Every scholar interested in the conversions of Roma has touched the topic of kinship and its relation to conversions. On one side the kin (mostly patrilinear group) can be used as a receptive environment for proselytization.

Historically the conversions of whole patrilinear groups have been giving rise to new Romani religious groups (mostly the Pentecostal ones). On the other side whole families have been leaving the religious groups together at once.

It has been commented, that Romani conversions and congregations are still based mostly on kinship ties. Hrustič, for example, puts it that almost all the converts to Jehova Witnesses and to Charismatic movement in the village he did fieldwork at were first proselytized by their kin (Hrustič 2007).

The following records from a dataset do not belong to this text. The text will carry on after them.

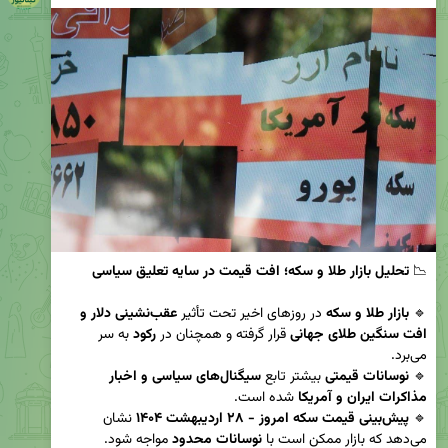
📉 
تحلیل بازار طلا و سکه؛ افت قیمت در سایه تعلیق سیاسی
🔹 
بازار طلا و سکه
 در روزهای اخیر تحت تأثیر 
عقب‌نشینی دلار و 
افت سنگین طلای جهانی
 قرار گرفته و همچنان در 
رکود
 به سر 
🔹 
نوسانات قیمتی
 بیشتر تابع 
سیگنال‌های سیاسی و اخبار 
مذاکرات ایران و آمریکا
🔹 
پیش‌بینی قیمت سکه امروز - ۲۸ اردیبهشت ۱۴۰۴
 نشان 
می‌دهد که بازار ممکن است با 
نوسانات محدود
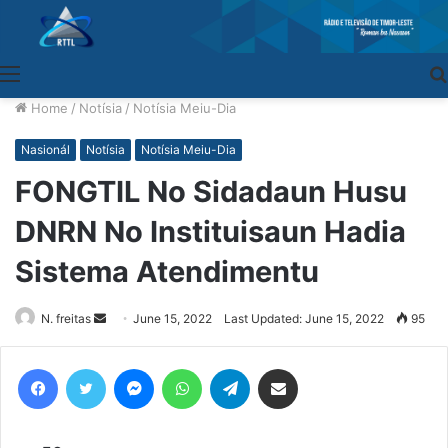
Menu
Home
/
Notísia
/
Notísia Meiu-Dia
Nasionál
Notísia
Notísia Meiu-Dia
FONGTIL No Sidadaun Husu
DNRN No Instituisaun Hadia
Sistema Atendimentu
N. freitas
Send
June 15, 2022
Last Updated: June 15, 2022
95
an
email
Facebook
Twitter
Messenger
WhatsApp
Telegram
Share via Email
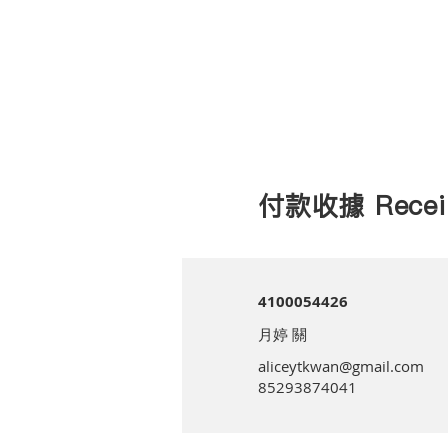
付款收據 Recei
4100054426
月婷 關
aliceytkwan@gmail.com
85293874041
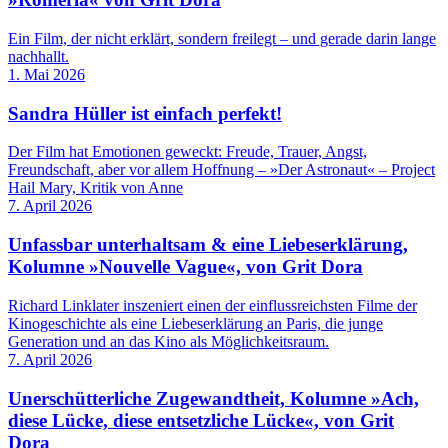
Ein Film, der nicht erklärt, sondern freilegt – und gerade darin lange
nachhallt.
1. Mai 2026
Sandra Hüller ist einfach perfekt!
Der Film hat Emotionen geweckt: Freude, Trauer, Angst,
Freundschaft, aber vor allem Hoffnung – »Der Astronaut« – Project
Hail Mary, Kritik von Anne
7. April 2026
Unfassbar unterhaltsam & eine Liebeserklärung,
Kolumne »Nouvelle Vague«, von Grit Dora
Richard Linklater inszeniert einen der einflussreichsten Filme der
Kinogeschichte als eine Liebeserklärung an Paris, die junge
Generation und an das Kino als Möglichkeitsraum.
7. April 2026
Unerschütterliche Zugewandtheit, Kolumne »Ach,
diese Lücke, diese entsetzliche Lücke«, von Grit
Dora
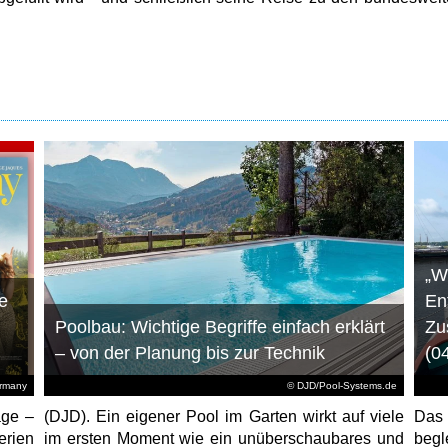
„W
e
En
Poolbau: Wichtige Begriffe einfach erklärt
Zu
– von der Planung bis zur Technik
(0
ermany
© DJD/Pool-Systems.de
age –
(DJD). Ein eigener Pool im Garten wirkt auf viele
Das
erien
im ersten Moment wie ein unüberschaubares und
begl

I do not necesarily see kinship as a limit to religious change among Roma. In the Romani Charismatic congregation in Western Bohemia I have been doing my fieldwork, I could see how conversions to Charismatic Christianity gave rise to new kinship ties, such as between young couples, and between their parents.

Kinship had been strategically built, among other means, through religious conversion. Family boundaries and loyalties have been re-negotiated when the congregation was in a deep crisis and kinship ties to one family who left the congregation have been questioned and undeplayed by those who remained.

A closer look at (new) ends and beginnings of this congregation will give a more nuanced picture of the interplay between kin and religion among Czech Roma.